- Date: January 1, 2002
- Season: 2001
- Stadium: Raymond James Stadium
- Location: Tampa, Florida
- MVP: Phil Petty (South Carolina QB)
- Referee: Alberto Riveron (C-USA)

United States TV coverage
- Network: ESPN
- Announcers: Ron Franklin, Mike Gottfried, Adrian Karsten

= 2002 Outback Bowl =

The 2002 Outback Bowl featured the South Carolina Gamecocks, and the Ohio State Buckeyes. South Carolina had comfortably defeated Ohio State in the previous year's game, 24–7. This was the 16th edition of the Outback Bowl.

==Summary==
South Carolina scored first, when running back Andrew Pinnock scored on a 1-yard touchdown run to open up a 7–0 second quarter lead. Quarterback Phil Petty found Brian Scott for a 7-yard touchdown pass, to increase the lead to 14–0. In the third quarter, Phil Petty found Andrea Gause for a 50-yard touchdown pass to increase the lead to 20–0. Andrew Pinnock made the lead seemingly insurmountable when he rushed 10 yards for a touchdown, to put USC up 28–0, late in the third quarter.

Late in the third quarter, quarterback Steve Bellisari rushed 2 yards for a touchdown to put Ohio State on the board, 28–7. Early in the fourth quarter, he found Darnell Sanders for a 16-yard touchdown pass to trim the margin to 28–14. Ohio State was driving again with 6 minutes left, when Belisari fumbled a snap at South Carolina's 23-yard line. On the very next play, South Carolina gave it right back, when they fumbled, giving Ohio State new life.

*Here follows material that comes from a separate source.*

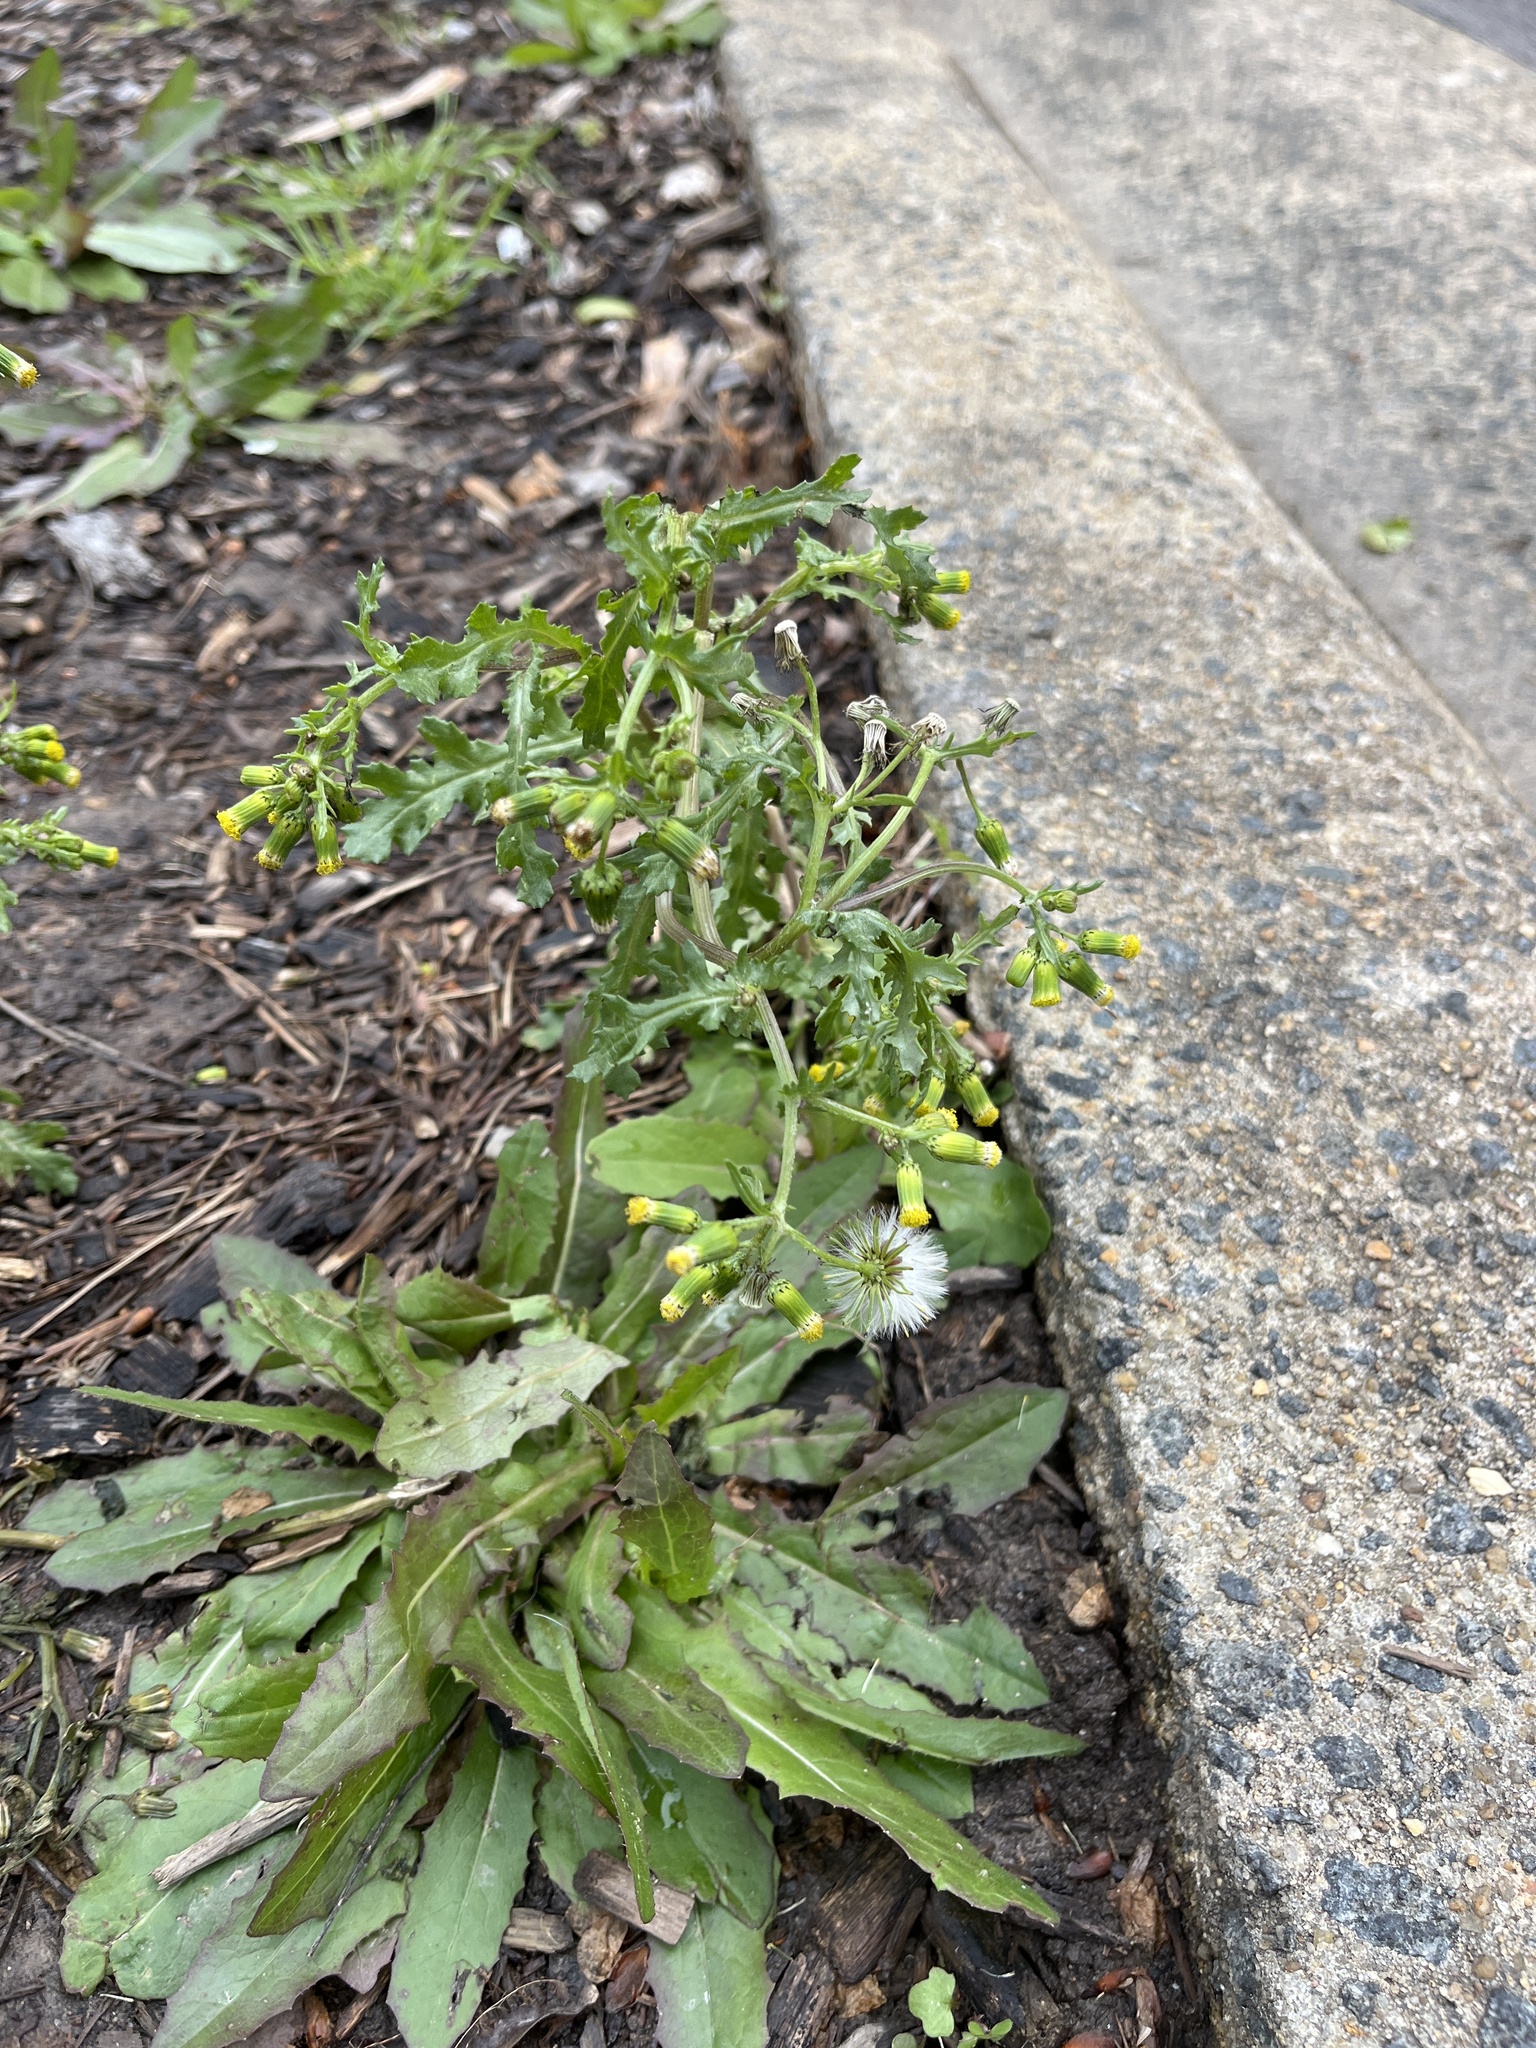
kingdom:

Steve Belisari threw a 22-yard pass to Michael Jenkins, and Jonathan Wells took a handoff 1 yard for a touchdown, bringing Ohio State to 28–21. South Carolina went three-and-out on its next possession, giving the ball to Ohio State. Steve Bellisari engineered a perfect drive, going 5-for-5 passing for 63 yards, including a 9-yard touchdown pass to Sanders with 1:54 left, to tie the game, 28–28. Ohio State intercepted a South Carolina pass, but Belisari threw an interception, and South Carolina got the ball back in good field position. Daniel Weaver kicked the winning field goal for South Carolina as time expired, giving the Gamecocks a narrow 31–28 victory.